GenSVM
Grid Input File Specification

This page specifies the training file that can be parsed by read_training_from_file(). Below is an example training file.

train: /path/to/training/dataset.txt
test: /path/to/test/dataset.txt
p: 1.0 1.5 2.0
kappa: -0.9 0.0 1.0
lambda: 64 16 4 1 0.25 0.0625 0.015625 0.00390625 0.0009765625 0.000244140625
epsilon: 1e-6
weight: 1 2
folds: 10
kernel: LINEAR
gamma: 1e-3 1e-1 1e1 1e3
coef: 1.0 2.0
degree: 2.0 3.0

Note that with a LINEAR kernel specification, the gamma, coef, and degree parameters do not need to be specified.
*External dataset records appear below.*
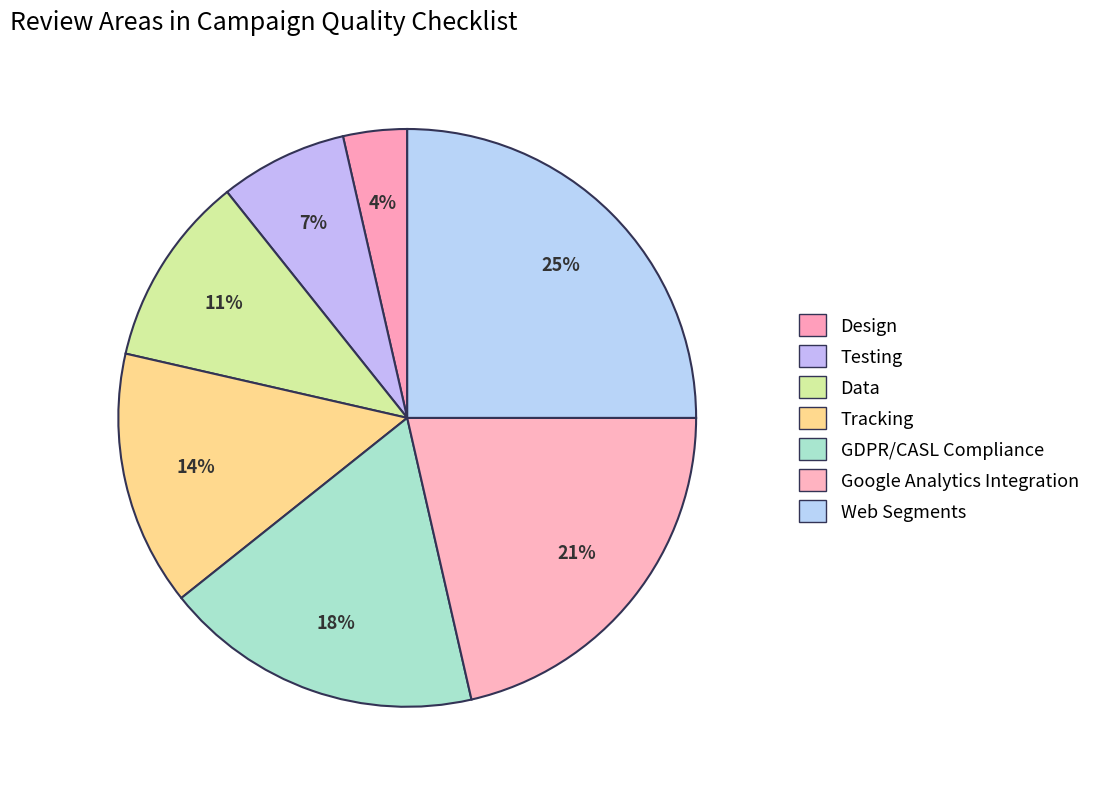

Which category has the smallest portion of the pie?

Design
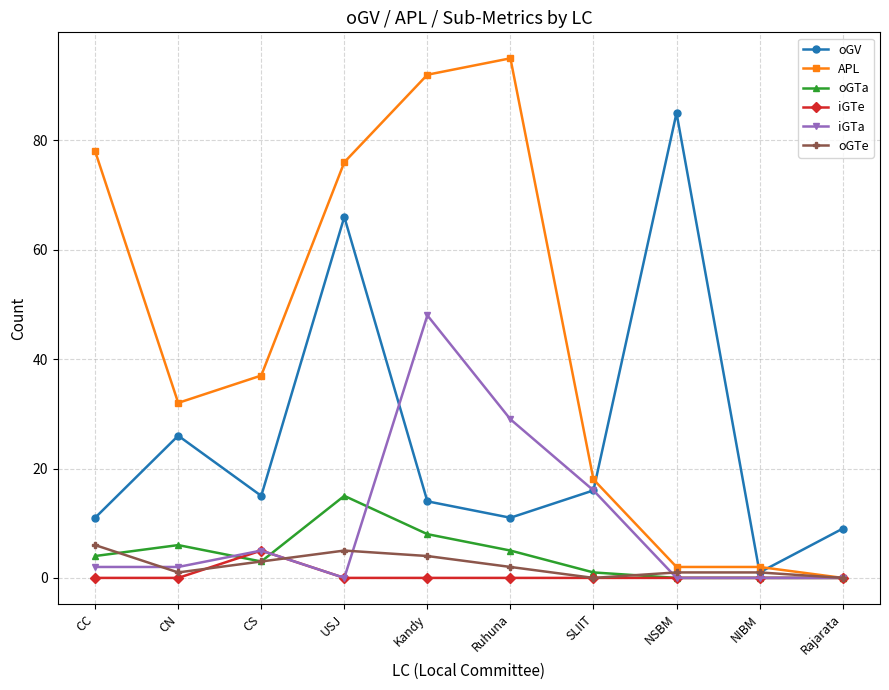

True or false: oGTe has a value of 2 at Ruhuna.

True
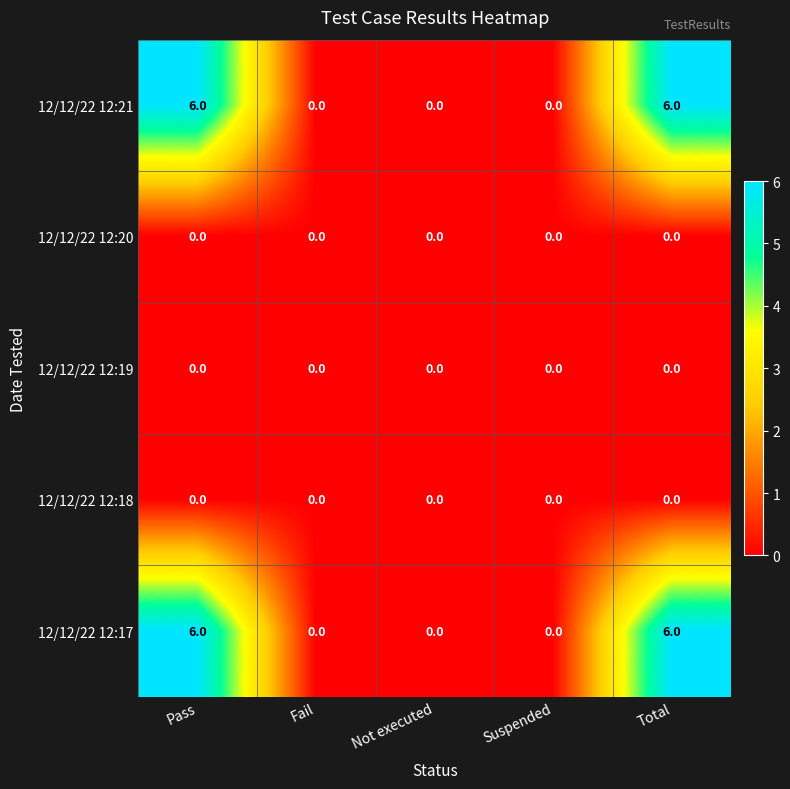

Reading left to right, what are all the values shown in this chart?

12/12/22 12:21: Pass=6	Fail=0	Not executed=0	Suspended=0	Total=6
12/12/22 12:20: Pass=0	Fail=0	Not executed=0	Suspended=0	Total=0
12/12/22 12:19: Pass=0	Fail=0	Not executed=0	Suspended=0	Total=0
12/12/22 12:18: Pass=0	Fail=0	Not executed=0	Suspended=0	Total=0
12/12/22 12:17: Pass=6	Fail=0	Not executed=0	Suspended=0	Total=6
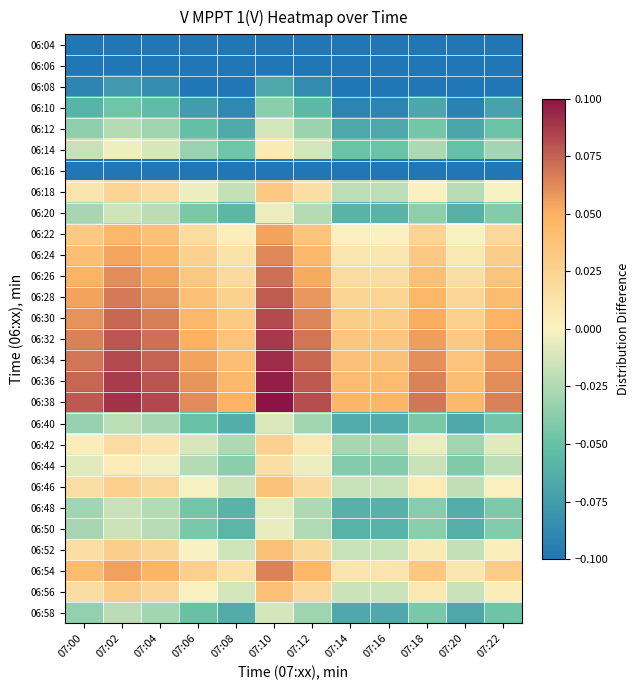

At 07:08, list the series in order from largest to smallest.

06:38, 06:36, 06:34, 06:32, 06:30, 06:28, 06:26, 06:54, 06:24, 06:22, 06:56, 06:52, 06:46, 06:18, 06:42, 06:44, 06:14, 06:20, 06:50, 06:48, 06:40, 06:58, 06:12, 06:10, 06:08, 06:06, 06:16, 06:04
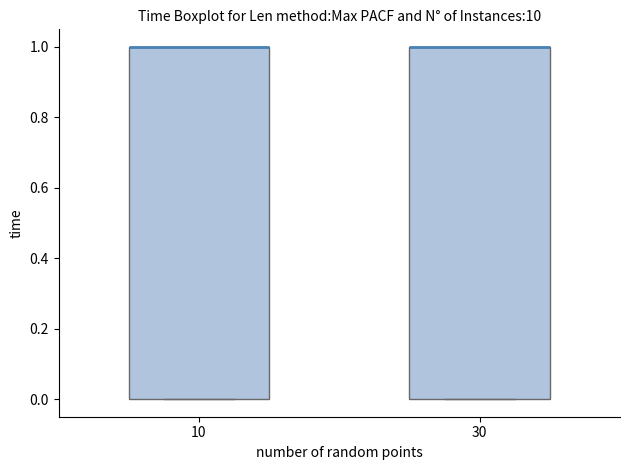

Where is the lower edge of the box at x = 10 on the y-axis? The values are not printed on the chart, so give them approximately, as read against the axis.

0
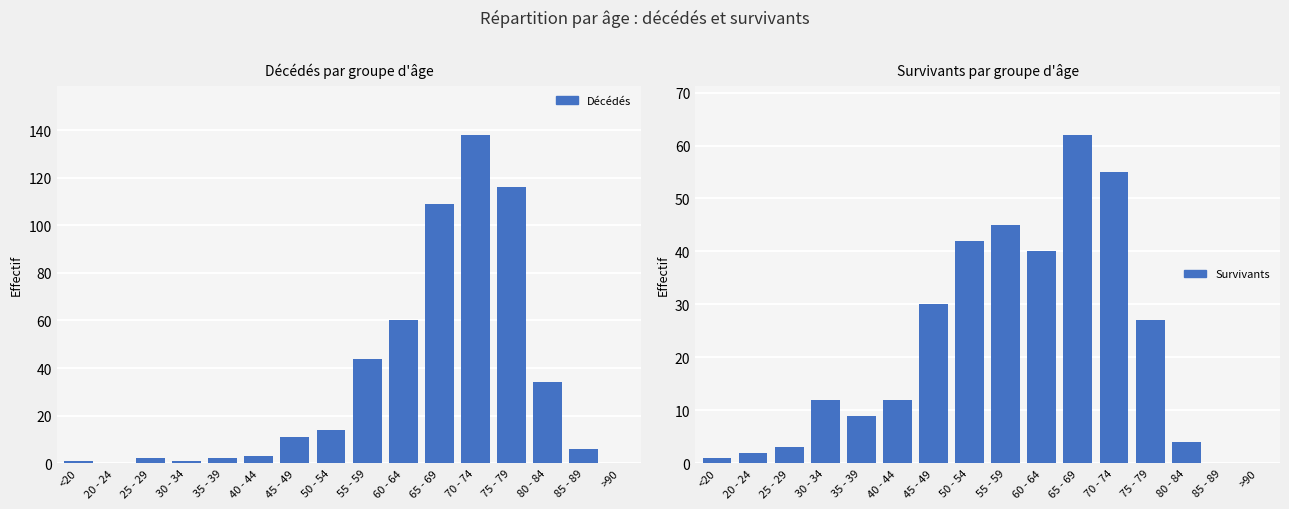

The died series shows 0 at 20 - 24. True or false?

True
The above merely shows all available parameters that can be specified in the grid search. Below each of the parameters are described in more detail. Arguments followed by an asterisk are optional.

train:
The location of the training dataset file. See Default Data File Specification for the specification of a dataset file.

test:*
The location of a test dataset file. See Default Data File Specification for the specification of a dataset file. This is optional, if specified the train/test split will be used for training.

p:
The values of the p parameter of the algorithm to search over. The p parameter is used in the $ \ell_p $ norm over the Huber weighted scalar misclassification errors. Note: $ 1 \leq p \leq 2 $.

kappa:
The values of the kappa parameter of the algorithm to search over. The kappa parameter is used in the Huber hinge error over the scalar misclassification errors. Note: $ \kappa > -1 $.

lambda:
The values of the lambda parameter of the algorithm to search over. The lambda parameter is used in the regularization term of the loss function. Note: $ \lambda > 0 $.

epsilon:
The values of the epsilon parameter of the algorithm to search over. The epsilon parameter is used as the stopping parameter in the majorization algorithm. Note that it often suffices to use only one epsilon value. Using more than one value increases the size of the grid search considerably.

weight:
The weight specifications for the algorithm to use. Two weight specifications are implemented: the unit weights (index = 1) and the group size correction weights (index = 2). See also gensvm_initialize_weights().

folds:
The number of cross validation folds to use.

kernel:*
Kernel to use in training. Only one kernel can be specified. See KernelType for available kernel functions. Note: if multiple kernel types are specified on this line, only the last value will be used (see the implementation of parse_kernel_str() for details). If no kernel is specified, the LINEAR kernel will be used.

gamma:*
Gamma parameters for the RBF, POLY, and SIGMOID kernels. This parameter is only optional if the LINEAR kernel is specified. See gensvm_kernel_dot_rbf(), gensvm_kernel_dot_poly(), and gensvm_kernel_dot_sigmoid() for kernel specifications.

coef:*
Coefficients for the POLY and SIGMOID kernels. This parameter is only optional if the LINEAR or RBF kernels are used. See gensvm_kernel_dot_poly(), and gensvm_kernel_dot_sigmoid() for kernel specifications.

degree:*
Degrees to search over in the grid search when the POLY kernel is specified. With other kernel specifications this parameter is unnecessary. See gensvm_kernel_dot_poly() for the polynomial kernel specification.